▸ HOW TO COMPLETE THIS TASK
Where does the word "CustomFootprints" show up in the records? Copy every line that holds it.

—————

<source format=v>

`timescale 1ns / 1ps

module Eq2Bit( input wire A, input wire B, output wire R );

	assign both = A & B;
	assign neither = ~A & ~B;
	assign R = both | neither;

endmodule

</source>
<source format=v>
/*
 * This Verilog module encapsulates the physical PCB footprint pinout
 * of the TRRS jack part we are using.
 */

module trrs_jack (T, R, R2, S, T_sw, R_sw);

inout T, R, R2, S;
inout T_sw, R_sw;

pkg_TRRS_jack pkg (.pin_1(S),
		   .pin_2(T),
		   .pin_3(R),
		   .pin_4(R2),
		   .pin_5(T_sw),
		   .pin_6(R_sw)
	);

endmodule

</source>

—————

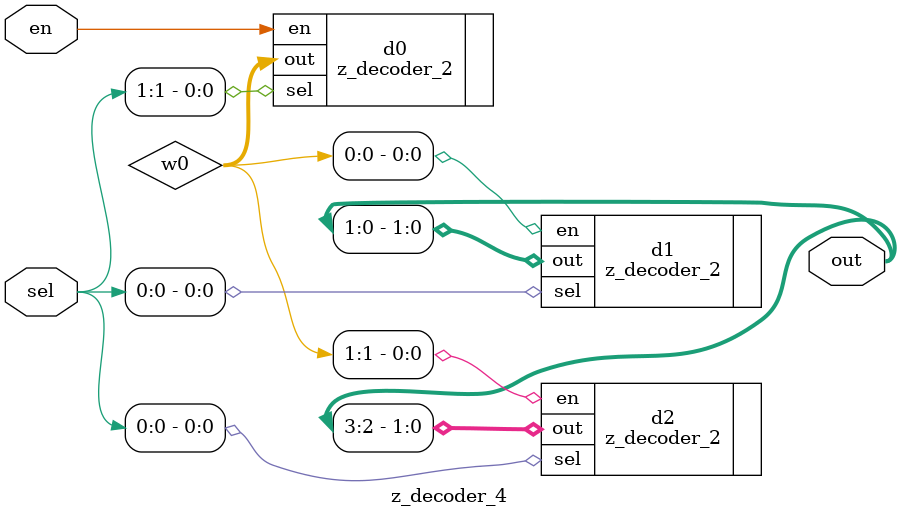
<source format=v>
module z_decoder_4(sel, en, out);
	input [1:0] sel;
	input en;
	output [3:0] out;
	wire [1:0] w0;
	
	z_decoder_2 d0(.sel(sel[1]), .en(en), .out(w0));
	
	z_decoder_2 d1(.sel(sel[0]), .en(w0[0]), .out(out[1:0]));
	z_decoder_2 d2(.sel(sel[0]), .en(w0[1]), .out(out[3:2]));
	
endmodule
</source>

—————

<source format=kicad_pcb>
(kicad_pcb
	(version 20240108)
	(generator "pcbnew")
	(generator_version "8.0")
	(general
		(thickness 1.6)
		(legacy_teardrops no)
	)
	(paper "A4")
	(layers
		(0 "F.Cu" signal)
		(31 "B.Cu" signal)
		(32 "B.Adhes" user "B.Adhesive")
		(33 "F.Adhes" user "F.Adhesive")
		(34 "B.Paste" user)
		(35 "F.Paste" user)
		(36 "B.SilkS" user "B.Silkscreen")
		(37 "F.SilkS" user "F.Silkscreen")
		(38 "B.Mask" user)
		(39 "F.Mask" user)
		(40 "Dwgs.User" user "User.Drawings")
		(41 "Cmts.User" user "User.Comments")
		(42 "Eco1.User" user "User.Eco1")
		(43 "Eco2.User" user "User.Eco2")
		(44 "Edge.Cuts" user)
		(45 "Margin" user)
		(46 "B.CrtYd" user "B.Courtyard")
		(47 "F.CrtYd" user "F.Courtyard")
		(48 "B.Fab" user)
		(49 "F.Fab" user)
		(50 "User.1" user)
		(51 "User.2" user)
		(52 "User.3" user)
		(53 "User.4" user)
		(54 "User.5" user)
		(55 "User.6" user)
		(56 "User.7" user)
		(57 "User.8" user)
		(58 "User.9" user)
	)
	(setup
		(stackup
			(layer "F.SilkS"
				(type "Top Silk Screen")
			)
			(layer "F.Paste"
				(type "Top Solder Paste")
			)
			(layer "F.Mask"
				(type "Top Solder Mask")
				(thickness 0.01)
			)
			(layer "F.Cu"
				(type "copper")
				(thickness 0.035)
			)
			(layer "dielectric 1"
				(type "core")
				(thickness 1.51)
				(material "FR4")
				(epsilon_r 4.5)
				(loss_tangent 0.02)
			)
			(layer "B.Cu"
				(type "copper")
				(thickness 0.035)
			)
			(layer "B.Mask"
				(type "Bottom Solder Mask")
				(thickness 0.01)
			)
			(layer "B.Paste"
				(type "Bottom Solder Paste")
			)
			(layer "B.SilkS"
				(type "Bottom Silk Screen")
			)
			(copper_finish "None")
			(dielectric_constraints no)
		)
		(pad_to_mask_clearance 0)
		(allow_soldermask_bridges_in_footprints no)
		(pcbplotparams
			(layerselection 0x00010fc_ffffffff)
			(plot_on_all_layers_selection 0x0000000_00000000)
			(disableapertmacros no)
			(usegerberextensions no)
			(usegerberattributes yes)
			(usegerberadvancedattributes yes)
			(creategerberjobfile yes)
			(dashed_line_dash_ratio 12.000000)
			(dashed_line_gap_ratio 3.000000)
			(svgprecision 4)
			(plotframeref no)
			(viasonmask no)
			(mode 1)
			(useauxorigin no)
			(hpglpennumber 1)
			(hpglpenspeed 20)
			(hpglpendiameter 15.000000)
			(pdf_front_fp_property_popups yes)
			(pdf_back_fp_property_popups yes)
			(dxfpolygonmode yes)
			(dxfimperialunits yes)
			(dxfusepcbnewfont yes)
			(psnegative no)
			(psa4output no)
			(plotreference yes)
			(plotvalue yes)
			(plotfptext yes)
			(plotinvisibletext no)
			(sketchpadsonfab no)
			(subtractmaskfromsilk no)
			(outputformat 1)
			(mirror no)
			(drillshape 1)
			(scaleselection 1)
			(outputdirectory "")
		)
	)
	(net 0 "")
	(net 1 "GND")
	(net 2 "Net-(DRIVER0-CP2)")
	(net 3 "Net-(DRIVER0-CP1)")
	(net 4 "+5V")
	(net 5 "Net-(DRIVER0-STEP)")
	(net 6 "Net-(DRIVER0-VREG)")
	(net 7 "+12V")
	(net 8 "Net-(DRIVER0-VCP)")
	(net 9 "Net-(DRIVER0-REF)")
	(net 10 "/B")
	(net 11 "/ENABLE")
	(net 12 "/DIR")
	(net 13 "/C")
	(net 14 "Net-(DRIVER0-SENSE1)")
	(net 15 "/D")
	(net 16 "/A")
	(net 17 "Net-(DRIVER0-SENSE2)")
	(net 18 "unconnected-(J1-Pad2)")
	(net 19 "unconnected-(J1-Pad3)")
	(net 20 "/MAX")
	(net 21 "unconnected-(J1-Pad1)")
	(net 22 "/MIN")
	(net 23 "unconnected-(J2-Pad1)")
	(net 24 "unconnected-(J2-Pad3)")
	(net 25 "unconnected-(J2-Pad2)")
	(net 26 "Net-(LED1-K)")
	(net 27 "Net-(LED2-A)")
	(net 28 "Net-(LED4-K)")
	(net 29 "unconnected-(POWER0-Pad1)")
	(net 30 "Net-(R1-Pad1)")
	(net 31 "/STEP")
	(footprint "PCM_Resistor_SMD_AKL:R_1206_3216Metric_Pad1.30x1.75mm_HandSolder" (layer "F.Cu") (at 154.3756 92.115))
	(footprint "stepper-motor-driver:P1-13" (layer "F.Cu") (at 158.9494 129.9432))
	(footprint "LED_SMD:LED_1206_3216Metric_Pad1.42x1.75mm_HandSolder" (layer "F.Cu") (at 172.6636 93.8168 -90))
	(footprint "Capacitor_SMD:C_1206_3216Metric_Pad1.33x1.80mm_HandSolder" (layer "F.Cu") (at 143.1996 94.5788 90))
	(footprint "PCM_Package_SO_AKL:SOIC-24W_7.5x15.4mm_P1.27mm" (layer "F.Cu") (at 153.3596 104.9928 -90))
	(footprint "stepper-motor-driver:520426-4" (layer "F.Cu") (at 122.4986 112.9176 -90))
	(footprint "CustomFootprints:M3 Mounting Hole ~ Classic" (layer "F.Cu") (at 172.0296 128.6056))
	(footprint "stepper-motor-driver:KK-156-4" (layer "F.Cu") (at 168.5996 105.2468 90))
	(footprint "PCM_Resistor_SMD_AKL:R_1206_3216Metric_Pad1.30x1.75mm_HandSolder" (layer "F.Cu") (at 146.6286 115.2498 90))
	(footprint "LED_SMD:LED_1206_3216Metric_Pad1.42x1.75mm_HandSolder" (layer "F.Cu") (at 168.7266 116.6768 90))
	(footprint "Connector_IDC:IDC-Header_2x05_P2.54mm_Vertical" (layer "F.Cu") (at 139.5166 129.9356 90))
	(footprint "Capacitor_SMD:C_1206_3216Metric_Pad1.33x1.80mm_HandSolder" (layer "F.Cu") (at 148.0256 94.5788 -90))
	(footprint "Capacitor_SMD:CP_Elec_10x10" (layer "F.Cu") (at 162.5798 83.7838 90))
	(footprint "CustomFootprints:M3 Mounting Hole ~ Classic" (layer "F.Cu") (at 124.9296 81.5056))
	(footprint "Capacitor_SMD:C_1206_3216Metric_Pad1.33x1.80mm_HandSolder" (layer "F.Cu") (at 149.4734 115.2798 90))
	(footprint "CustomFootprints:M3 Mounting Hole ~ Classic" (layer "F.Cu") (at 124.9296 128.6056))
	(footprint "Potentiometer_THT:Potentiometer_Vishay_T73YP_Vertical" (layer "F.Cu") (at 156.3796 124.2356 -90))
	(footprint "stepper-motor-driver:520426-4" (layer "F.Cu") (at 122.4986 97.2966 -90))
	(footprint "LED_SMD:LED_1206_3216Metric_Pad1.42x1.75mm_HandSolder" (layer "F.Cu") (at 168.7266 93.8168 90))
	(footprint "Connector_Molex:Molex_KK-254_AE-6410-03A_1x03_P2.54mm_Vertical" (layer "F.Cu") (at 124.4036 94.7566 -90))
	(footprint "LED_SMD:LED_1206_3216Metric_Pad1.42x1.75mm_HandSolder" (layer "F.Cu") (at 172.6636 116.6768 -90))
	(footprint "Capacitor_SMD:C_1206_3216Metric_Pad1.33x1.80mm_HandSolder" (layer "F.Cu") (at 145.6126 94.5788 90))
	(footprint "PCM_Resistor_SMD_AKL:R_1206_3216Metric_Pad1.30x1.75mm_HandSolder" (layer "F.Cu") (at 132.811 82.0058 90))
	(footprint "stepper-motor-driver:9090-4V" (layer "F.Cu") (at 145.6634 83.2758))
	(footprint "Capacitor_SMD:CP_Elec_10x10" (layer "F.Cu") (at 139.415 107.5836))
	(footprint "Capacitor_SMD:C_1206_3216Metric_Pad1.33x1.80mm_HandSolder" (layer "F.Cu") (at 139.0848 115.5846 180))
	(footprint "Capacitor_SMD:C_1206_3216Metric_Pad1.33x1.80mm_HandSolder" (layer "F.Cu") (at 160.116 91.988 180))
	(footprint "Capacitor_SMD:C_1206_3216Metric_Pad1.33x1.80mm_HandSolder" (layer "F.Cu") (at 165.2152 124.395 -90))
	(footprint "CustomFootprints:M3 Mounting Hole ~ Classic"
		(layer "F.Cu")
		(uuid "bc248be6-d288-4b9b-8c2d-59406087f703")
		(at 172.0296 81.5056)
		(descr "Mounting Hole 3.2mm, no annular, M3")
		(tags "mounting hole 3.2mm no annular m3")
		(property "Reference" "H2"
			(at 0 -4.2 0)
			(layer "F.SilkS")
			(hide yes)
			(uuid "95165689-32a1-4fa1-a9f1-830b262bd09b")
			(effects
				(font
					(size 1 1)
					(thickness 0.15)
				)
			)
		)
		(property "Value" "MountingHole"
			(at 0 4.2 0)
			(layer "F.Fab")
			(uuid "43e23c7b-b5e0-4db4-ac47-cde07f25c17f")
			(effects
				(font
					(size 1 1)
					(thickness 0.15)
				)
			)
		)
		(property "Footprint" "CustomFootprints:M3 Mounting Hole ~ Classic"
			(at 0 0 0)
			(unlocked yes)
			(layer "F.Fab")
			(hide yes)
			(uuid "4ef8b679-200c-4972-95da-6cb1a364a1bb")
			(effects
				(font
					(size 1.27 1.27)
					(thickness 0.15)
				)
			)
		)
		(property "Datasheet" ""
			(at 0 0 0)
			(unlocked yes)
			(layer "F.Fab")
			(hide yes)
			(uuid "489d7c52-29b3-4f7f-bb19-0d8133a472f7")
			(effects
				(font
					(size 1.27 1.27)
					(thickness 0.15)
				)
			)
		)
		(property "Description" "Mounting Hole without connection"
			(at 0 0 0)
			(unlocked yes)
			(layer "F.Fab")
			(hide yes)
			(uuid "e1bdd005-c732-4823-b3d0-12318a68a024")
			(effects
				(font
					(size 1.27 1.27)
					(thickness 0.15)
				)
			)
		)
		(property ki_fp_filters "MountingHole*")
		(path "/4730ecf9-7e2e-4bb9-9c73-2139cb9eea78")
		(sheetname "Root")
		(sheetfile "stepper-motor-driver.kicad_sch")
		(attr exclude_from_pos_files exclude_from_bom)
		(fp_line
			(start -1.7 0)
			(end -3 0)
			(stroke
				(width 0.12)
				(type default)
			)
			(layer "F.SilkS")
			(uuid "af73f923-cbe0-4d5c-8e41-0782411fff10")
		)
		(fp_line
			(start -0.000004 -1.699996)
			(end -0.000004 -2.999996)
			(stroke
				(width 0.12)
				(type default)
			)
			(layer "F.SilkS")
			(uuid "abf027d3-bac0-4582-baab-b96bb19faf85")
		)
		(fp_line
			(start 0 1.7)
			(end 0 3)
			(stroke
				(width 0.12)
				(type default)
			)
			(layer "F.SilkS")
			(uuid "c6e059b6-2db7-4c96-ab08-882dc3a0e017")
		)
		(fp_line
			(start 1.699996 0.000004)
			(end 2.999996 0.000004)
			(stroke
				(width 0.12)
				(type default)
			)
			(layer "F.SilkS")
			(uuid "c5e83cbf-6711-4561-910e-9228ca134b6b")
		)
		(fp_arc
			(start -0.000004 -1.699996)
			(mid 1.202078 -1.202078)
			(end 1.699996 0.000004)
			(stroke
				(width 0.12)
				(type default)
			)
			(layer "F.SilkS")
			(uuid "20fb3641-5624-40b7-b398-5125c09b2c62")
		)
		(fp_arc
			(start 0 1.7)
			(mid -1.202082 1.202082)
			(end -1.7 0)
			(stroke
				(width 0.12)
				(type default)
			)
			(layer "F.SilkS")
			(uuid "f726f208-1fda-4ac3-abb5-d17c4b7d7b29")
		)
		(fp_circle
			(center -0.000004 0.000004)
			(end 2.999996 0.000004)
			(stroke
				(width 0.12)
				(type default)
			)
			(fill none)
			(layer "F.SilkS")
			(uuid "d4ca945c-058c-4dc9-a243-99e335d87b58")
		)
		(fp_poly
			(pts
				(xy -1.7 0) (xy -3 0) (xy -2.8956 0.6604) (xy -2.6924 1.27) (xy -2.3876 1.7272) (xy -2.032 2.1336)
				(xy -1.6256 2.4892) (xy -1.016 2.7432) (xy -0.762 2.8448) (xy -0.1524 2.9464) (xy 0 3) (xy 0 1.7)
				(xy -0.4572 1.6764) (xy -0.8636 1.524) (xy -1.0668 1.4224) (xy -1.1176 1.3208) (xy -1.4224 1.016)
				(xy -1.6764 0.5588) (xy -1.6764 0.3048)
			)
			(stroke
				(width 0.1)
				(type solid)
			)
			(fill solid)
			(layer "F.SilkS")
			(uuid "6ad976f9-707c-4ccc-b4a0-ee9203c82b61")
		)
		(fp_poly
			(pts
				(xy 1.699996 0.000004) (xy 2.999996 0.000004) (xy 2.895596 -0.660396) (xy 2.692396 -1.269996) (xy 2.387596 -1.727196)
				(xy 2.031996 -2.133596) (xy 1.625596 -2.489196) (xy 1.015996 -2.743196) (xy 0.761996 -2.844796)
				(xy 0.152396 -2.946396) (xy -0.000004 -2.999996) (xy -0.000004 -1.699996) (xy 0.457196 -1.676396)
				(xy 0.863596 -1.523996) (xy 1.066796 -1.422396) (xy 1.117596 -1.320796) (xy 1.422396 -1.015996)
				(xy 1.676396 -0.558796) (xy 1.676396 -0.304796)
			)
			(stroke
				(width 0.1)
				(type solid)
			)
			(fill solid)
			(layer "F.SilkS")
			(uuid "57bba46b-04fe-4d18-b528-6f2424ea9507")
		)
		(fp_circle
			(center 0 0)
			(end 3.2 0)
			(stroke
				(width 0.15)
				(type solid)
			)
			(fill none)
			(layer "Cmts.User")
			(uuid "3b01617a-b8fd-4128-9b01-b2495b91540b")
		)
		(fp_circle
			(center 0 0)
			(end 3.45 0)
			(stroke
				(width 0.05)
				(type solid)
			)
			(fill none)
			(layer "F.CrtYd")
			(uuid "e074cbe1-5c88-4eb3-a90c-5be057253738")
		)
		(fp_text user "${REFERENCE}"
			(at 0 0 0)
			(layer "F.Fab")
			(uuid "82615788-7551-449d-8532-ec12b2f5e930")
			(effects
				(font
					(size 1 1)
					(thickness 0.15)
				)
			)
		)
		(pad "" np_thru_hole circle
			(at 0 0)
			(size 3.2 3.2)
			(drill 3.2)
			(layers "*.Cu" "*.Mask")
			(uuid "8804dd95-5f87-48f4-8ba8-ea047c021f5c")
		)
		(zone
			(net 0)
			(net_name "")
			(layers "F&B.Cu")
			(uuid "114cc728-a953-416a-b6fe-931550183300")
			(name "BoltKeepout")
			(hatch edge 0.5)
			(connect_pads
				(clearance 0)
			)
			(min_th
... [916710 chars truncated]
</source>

—————

▸ RESPONSE TO THIS EXERCISE
	(footprint "CustomFootprints:M3 Mounting Hole ~ Classic" (layer "F.Cu") (at 172.0296 128.6056))
	(footprint "CustomFootprints:M3 Mounting Hole ~ Classic" (layer "F.Cu") (at 124.9296 81.5056))
	(footprint "CustomFootprints:M3 Mounting Hole ~ Classic" (layer "F.Cu") (at 124.9296 128.6056))
	(footprint "CustomFootprints:M3 Mounting Hole ~ Classic"
		(property "Footprint" "CustomFootprints:M3 Mounting Hole ~ Classic"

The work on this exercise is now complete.